_EXERCISE SET_
- A) In the piece about the New York Liberty, which team received Becky Hammon in the trade?
- B) Please copy the part of the listing that opens with its first line and closes with the line containing "-> Liam Hemsworth", including both of those lines.

_SOURCE DOCUMENT_
With women's basketball having recently bounced waywardly through the news and rain pounding down on our quadrant of the country, seems as good a time as any to mention that my last Girl of Summer has left the building.
So to speak.
The New York Liberty the week before last traded Becky Hammon to the San Antonio Silver Stars. They've received some very tall, reportedly talented young woman in exchange. I'm deeply sorry they did.
Perhaps you've heard of the Liberty and maybe even Hammon. They're in the WNBA, the ten-year-old women's basketball league I used to follow mostly a little, occasionally a lot. I used to follow any number of teams and sports that I don't much keep up on anymore, but this one was kind of special. From 1997 to 2002, there was an unspoken simpatico between the Liberty and the Mets. The Liberty didn't know about it. The Mets didn't know about it. The only ones who knew about it were Stephanie and me.
On a lark, we went to one of their games at the Garden. It was like at first sight. What was there not to like? Liberty games were bright and vibrant, lots of good-natured folks, often with families, who couldn't afford tickets to Knicks games or didn't buy tickets to Mets games and probably didn't feel comfortable coming out to most games.

_TASK INPUT_
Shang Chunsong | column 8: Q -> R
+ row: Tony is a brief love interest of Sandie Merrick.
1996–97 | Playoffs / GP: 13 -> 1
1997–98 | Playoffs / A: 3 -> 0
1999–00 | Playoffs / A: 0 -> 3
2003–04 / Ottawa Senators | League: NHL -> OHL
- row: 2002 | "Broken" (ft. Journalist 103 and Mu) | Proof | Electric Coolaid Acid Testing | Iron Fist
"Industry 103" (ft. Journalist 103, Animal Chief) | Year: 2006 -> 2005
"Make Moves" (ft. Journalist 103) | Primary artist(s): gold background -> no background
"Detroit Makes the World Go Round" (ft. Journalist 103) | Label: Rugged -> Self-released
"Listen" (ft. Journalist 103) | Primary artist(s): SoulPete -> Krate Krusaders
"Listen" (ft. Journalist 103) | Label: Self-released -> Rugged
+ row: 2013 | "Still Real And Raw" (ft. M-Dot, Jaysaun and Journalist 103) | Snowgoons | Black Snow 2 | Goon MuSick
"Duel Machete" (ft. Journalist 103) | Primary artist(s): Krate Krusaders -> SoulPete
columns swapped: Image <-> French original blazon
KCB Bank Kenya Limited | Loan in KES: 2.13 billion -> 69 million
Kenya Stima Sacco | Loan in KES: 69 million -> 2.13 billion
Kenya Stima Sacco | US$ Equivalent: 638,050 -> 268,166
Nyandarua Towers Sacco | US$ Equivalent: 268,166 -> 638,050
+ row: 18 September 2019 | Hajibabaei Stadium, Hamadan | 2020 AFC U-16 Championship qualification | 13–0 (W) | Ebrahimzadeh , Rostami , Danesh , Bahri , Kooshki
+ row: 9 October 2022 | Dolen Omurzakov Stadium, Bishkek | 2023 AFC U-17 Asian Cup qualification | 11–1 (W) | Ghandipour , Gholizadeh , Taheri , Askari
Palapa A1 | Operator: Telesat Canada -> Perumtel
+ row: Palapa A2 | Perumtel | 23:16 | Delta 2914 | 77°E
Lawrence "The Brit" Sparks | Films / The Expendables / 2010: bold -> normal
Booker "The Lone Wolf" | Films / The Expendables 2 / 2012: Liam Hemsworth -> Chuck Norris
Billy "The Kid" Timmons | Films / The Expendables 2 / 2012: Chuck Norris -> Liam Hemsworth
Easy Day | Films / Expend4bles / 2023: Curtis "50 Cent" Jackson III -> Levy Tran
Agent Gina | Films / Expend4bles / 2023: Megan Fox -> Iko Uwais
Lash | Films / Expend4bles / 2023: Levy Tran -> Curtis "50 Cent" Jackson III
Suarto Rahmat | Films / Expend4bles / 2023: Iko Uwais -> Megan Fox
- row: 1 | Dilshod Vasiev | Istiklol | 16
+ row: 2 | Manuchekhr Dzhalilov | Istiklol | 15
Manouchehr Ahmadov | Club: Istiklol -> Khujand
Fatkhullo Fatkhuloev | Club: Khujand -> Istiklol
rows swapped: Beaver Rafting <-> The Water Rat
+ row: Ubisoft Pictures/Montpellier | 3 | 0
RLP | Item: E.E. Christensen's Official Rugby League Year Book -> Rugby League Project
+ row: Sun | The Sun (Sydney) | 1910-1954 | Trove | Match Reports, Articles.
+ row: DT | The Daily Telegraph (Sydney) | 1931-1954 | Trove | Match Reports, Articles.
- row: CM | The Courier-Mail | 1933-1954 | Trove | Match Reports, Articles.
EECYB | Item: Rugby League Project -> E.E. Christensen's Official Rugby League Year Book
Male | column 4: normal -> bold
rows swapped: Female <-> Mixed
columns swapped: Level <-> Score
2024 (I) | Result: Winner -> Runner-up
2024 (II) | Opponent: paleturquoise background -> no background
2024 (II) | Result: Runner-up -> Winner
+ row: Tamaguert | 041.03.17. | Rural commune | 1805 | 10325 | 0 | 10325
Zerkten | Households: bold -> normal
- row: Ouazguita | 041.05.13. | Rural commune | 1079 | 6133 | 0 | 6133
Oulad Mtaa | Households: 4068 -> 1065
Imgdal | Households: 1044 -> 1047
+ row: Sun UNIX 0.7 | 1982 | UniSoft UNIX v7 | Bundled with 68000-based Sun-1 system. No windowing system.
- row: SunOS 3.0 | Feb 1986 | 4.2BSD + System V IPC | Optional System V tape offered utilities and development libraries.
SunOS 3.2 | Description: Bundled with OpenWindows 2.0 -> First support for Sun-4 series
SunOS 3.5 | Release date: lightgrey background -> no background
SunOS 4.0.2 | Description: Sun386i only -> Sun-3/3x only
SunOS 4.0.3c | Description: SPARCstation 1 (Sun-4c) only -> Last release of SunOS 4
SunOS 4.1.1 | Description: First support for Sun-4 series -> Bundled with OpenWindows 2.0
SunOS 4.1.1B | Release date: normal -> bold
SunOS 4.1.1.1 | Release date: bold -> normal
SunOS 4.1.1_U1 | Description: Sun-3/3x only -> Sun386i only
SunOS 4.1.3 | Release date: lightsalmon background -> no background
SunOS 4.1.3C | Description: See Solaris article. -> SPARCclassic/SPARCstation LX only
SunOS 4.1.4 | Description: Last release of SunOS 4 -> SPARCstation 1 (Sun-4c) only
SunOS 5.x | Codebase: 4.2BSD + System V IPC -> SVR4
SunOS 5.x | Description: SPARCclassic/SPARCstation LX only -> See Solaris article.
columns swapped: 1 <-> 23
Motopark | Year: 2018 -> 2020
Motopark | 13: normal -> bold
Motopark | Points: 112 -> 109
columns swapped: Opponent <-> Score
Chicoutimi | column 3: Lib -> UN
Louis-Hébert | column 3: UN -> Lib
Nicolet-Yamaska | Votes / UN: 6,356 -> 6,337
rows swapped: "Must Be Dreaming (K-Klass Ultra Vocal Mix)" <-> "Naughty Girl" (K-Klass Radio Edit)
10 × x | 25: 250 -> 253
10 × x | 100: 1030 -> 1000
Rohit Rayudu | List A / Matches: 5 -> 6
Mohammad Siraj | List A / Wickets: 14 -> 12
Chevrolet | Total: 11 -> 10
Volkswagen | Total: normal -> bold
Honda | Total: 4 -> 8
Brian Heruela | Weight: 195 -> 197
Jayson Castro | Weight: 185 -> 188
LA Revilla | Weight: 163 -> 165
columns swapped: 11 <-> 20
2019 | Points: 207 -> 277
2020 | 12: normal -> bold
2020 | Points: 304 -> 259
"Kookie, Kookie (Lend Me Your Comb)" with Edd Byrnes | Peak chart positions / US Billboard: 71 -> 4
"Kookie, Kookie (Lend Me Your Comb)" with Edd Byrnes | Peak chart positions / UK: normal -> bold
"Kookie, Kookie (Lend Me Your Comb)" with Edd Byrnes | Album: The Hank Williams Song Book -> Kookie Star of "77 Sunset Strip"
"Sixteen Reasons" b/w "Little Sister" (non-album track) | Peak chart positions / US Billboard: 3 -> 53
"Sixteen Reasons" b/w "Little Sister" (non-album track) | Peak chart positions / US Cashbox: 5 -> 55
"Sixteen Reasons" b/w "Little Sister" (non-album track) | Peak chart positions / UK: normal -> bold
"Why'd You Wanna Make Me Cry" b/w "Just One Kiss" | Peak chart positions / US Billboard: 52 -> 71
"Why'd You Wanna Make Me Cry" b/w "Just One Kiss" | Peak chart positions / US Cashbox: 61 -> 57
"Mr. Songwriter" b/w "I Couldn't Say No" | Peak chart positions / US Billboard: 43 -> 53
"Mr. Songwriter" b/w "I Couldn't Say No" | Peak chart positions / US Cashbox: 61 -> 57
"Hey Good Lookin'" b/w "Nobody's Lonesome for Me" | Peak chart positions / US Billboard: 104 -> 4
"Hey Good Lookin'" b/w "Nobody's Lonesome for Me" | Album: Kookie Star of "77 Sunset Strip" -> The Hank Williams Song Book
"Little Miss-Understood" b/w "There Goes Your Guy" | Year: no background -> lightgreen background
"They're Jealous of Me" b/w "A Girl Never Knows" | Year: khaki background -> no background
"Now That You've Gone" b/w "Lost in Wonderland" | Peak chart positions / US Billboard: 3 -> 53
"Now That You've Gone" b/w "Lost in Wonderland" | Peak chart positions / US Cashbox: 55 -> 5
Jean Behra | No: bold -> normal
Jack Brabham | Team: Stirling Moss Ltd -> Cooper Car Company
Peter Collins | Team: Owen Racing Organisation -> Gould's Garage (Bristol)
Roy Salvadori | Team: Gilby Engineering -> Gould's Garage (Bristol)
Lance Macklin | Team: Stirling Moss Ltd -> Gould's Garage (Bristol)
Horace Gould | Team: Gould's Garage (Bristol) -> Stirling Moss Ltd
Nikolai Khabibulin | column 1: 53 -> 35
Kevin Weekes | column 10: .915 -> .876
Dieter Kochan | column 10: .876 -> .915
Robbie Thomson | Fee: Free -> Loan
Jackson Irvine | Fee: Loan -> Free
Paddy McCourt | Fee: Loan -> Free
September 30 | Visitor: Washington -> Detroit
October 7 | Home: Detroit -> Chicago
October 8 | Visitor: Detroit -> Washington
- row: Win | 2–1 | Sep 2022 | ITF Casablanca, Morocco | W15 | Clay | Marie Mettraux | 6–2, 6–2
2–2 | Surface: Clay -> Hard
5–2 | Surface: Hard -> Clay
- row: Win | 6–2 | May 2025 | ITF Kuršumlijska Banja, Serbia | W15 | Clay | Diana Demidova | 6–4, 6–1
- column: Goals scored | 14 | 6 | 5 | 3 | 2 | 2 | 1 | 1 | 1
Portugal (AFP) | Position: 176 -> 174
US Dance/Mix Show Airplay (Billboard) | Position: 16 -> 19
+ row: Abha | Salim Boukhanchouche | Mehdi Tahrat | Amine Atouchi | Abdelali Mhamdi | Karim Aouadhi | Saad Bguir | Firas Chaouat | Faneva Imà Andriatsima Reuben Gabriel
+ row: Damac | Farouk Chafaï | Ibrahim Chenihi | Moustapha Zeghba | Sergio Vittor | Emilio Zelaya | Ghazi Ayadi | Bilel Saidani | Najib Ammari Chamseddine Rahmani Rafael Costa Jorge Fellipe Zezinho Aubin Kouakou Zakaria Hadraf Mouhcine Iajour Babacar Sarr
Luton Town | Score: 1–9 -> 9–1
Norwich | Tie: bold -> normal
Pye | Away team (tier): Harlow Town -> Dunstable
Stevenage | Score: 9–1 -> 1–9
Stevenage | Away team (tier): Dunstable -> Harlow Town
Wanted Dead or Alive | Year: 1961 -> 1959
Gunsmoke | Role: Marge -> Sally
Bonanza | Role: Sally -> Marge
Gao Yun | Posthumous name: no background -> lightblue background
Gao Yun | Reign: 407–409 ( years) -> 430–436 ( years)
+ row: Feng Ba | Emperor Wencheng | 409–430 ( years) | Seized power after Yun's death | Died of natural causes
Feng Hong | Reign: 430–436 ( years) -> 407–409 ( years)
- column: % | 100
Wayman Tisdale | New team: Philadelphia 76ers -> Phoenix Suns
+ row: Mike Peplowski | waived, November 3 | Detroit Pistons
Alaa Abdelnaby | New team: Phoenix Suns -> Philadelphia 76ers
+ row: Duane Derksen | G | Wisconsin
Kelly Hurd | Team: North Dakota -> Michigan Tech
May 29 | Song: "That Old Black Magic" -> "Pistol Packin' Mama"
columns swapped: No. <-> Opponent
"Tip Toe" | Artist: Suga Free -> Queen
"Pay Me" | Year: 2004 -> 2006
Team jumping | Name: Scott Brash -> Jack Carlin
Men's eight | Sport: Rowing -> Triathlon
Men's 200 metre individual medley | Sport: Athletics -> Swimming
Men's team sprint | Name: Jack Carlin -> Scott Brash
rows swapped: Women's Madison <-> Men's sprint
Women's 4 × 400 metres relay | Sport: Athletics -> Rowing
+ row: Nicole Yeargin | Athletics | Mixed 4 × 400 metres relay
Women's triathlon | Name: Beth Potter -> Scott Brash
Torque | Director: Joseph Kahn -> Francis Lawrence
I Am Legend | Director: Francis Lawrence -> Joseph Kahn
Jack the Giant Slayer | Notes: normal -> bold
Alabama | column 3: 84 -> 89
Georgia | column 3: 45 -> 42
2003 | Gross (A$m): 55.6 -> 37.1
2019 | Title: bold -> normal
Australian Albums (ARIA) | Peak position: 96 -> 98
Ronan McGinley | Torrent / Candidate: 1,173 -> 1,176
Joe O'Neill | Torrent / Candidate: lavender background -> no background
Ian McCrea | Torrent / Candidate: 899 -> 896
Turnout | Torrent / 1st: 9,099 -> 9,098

_RESPONSE LIST_
- A) The San Antonio Silver Stars.

- B)
Shang Chunsong | column 8: Q -> R
+ row: Tony is a brief love interest of Sandie Merrick.
1996–97 | Playoffs / GP: 13 -> 1
1997–98 | Playoffs / A: 3 -> 0
1999–00 | Playoffs / A: 0 -> 3
2003–04 / Ottawa Senators | League: NHL -> OHL
- row: 2002 | "Broken" (ft. Journalist 103 and Mu) | Proof | Electric Coolaid Acid Testing | Iron Fist
"Industry 103" (ft. Journalist 103, Animal Chief) | Year: 2006 -> 2005
"Make Moves" (ft. Journalist 103) | Primary artist(s): gold background -> no background
"Detroit Makes the World Go Round" (ft. Journalist 103) | Label: Rugged -> Self-released
"Listen" (ft. Journalist 103) | Primary artist(s): SoulPete -> Krate Krusaders
"Listen" (ft. Journalist 103) | Label: Self-released -> Rugged
+ row: 2013 | "Still Real And Raw" (ft. M-Dot, Jaysaun and Journalist 103) | Snowgoons | Black Snow 2 | Goon MuSick
"Duel Machete" (ft. Journalist 103) | Primary artist(s): Krate Krusaders -> SoulPete
columns swapped: Image <-> French original blazon
KCB Bank Kenya Limited | Loan in KES: 2.13 billion -> 69 million
Kenya Stima Sacco | Loan in KES: 69 million -> 2.13 billion
Kenya Stima Sacco | US$ Equivalent: 638,050 -> 268,166
Nyandarua Towers Sacco | US$ Equivalent: 268,166 -> 638,050
+ row: 18 September 2019 | Hajibabaei Stadium, Hamadan | 2020 AFC U-16 Championship qualification | 13–0 (W) | Ebrahimzadeh , Rostami , Danesh , Bahri , Kooshki
+ row: 9 October 2022 | Dolen Omurzakov Stadium, Bishkek | 2023 AFC U-17 Asian Cup qualification | 11–1 (W) | Ghandipour , Gholizadeh , Taheri , Askari
Palapa A1 | Operator: Telesat Canada -> Perumtel
+ row: Palapa A2 | Perumtel | 23:16 | Delta 2914 | 77°E
Lawrence "The Brit" Sparks | Films / The Expendables / 2010: bold -> normal
Booker "The Lone Wolf" | Films / The Expendables 2 / 2012: Liam Hemsworth -> Chuck Norris
Billy "The Kid" Timmons | Films / The Expendables 2 / 2012: Chuck Norris -> Liam Hemsworth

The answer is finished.